- _DESCRIPTION OF THE TASK_
Return every record below exactly as written, but leave out the pictures.

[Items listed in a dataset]
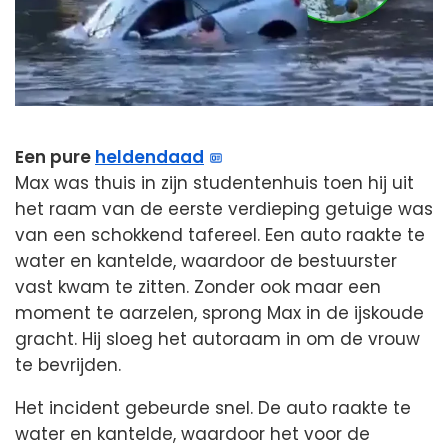
Een pure
heldendaad
Max was thuis in zijn studentenhuis toen hij uit
het raam van de eerste verdieping getuige was
van een schokkend tafereel. Een auto raakte te
water en kantelde, waardoor de bestuurster
vast kwam te zitten. Zonder ook maar een
moment te aarzelen, sprong Max in de ijskoude
gracht. Hij sloeg het autoraam in om de vrouw
te bevrijden.
Het incident gebeurde snel. De auto raakte te
water en kantelde, waardoor het voor de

- _WRITTEN REPLY_
Een pure
heldendaad
Max was thuis in zijn studentenhuis toen hij uit
het raam van de eerste verdieping getuige was
van een schokkend tafereel. Een auto raakte te
water en kantelde, waardoor de bestuurster
vast kwam te zitten. Zonder ook maar een
moment te aarzelen, sprong Max in de ijskoude
gracht. Hij sloeg het autoraam in om de vrouw
te bevrijden.
Het incident gebeurde snel. De auto raakte te
water en kantelde, waardoor het voor de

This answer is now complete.